Highly selective palladium catalyzed hydrogen transfer from H2O-CO to the C=C double bond of beta-benzoylacrylic acid

A Pd-HCl catalytic system is highly active and selective in the hydrogen transfer from H2O-CO to the olefinic double bond of the unsaturated γ-ketoacid PhCOCH=CHCOOH to PhCOCH2CH2COOH. Typical reaction conditions are: PCO: 20–30 atm; Pd/substrate/H2O/HCl = 1/400–1000/800–3000/100–1000 (mol); temperature: 100–110°C; [Pd]: 10−3 to 10−2 M; solvent: dioxane; reaction time: 1–2 h. High yields are obtained only when the palladium catalyst is used in combination with HCl. When a palladium(II) catalyst precursor is employed, extensive decomposition to palladium metal occurs. Pd/C shows also high activity. The proposed catalytic cycle proceeds through the following steps. (i) Addition of HCl to the olefinic double bond of the starting substrate gives the chloride PhCOCH2CHClCOOH, which oxidatively adds to “reduced palladium”, with formation of a catalytic intermediate having a Pd-[CH(COOH)CH2COPh] moiety. “Reduced palladium” is the metal coordinated by other atoms of palladium, and/or by carbon monoxide. (ii) H2O and CO react on the metal center of this species giving an intermediate having also a carbohydroxy ligand, (HOOC)-Pd-[CH(COOH)CH2COPh]. (iii) β-hydride abstraction from the carbohydroxy ligand gives a hydride H-Pd-[CH(COOH)CH2COPh], with evolution of CO2. (iv) Finally, reductive elimination of the product PhCOCH2CH2COOH returns the catalyst to the catalytic cycle.

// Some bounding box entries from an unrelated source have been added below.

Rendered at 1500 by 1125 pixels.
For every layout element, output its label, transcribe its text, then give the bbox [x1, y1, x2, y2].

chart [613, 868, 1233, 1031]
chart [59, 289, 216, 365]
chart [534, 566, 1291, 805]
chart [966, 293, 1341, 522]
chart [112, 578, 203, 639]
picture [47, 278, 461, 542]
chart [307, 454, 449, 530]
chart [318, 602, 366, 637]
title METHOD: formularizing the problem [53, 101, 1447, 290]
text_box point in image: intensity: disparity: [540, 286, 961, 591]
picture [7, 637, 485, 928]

Alternatively, protonolysis of the intermediate formed in the first step yields directly the final product and a Pd(II) species, which is reduced by CO and H2O to palladium metal back into the catalytic cycle. This is supported by the fact that when PhCOCH=CHCOOH is allowed to react with a stoichiometric amount of Pd/C, in the presence of HCl and of CO and in the absence of H2O, PhCOCH2CH2COOH is formed in a significant amount.